■ SET TASK
Rewrite the records from the line holding "pose: elev=67.6 azim=177.4" through the line holding "Dot at: (172, 301)", inclusive, changing "dist" to "distance" and keeping everything else the same. Leave out the pictures.

■ DATA FOR THIS EXERCISE

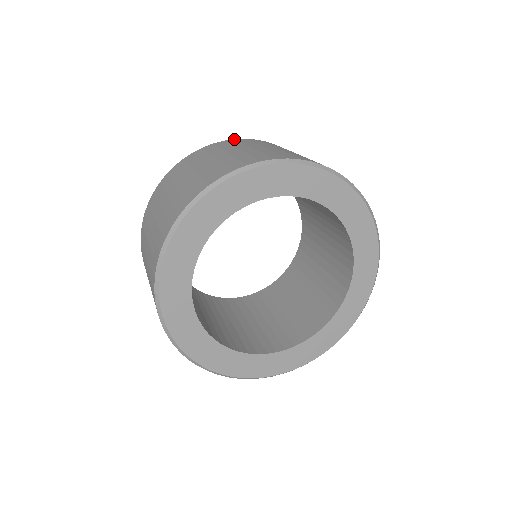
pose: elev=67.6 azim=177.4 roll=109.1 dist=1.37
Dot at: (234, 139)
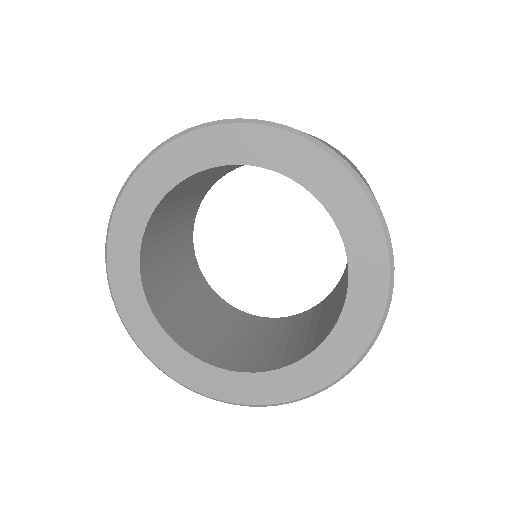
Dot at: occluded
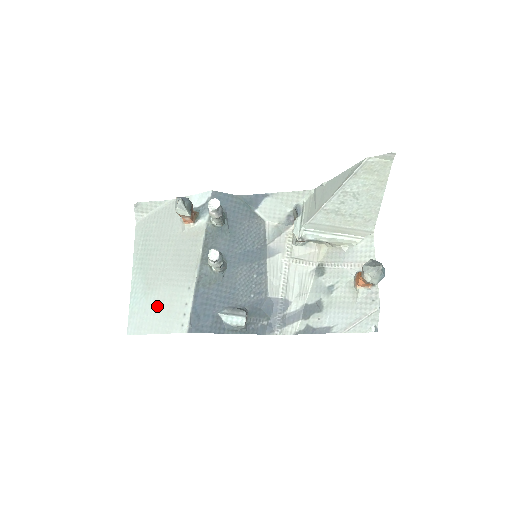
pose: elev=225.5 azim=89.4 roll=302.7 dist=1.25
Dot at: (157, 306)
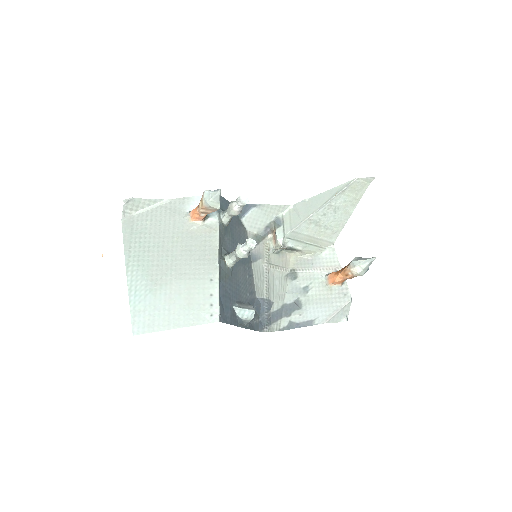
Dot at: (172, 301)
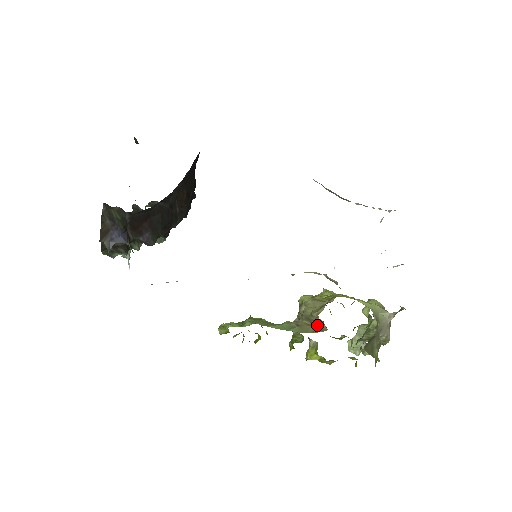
---
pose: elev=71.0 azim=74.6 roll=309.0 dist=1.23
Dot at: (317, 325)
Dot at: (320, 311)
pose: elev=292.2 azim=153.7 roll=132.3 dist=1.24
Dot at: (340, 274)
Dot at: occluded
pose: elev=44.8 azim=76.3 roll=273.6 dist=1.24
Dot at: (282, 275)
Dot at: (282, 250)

■ WRITTEN REPLY
pose: elev=67.6 azim=177.4 roll=109.1 distance=1.37
Dot at: (234, 139)
Dot at: occluded
pose: elev=225.5 azim=89.4 roll=302.7 distance=1.25
Dot at: (157, 306)
Dot at: (172, 301)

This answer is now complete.